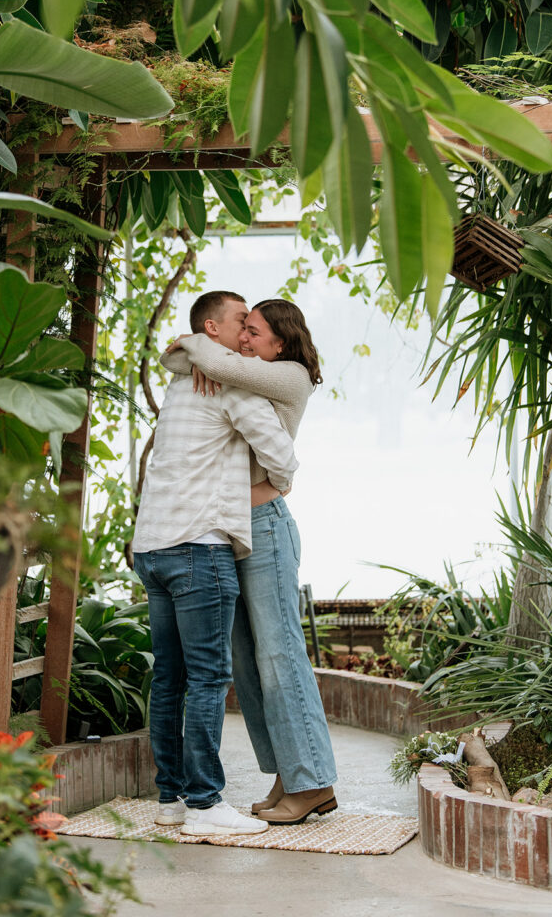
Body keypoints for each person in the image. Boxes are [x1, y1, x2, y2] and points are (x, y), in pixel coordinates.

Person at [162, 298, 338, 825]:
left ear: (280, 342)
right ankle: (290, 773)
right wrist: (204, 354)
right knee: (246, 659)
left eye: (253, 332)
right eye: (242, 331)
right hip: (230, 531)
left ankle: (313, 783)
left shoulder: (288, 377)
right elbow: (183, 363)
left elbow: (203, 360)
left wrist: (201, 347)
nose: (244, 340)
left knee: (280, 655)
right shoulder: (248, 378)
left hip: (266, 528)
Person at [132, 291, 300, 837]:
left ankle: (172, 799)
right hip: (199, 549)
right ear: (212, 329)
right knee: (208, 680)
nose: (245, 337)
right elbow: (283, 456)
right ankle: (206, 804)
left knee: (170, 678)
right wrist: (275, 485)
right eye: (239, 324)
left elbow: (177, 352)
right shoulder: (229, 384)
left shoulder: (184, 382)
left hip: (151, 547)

====

■ WHAT IS BEING ASKED: Begin with the line that contains "left elbow: (177, 352)". Repeat it and every line after it through the end of the listing, exactly, and print nothing more.

■ SOLUTION TO THE EXERCISE:
left elbow: (177, 352)
right shoulder: (229, 384)
left shoulder: (184, 382)
left hip: (151, 547)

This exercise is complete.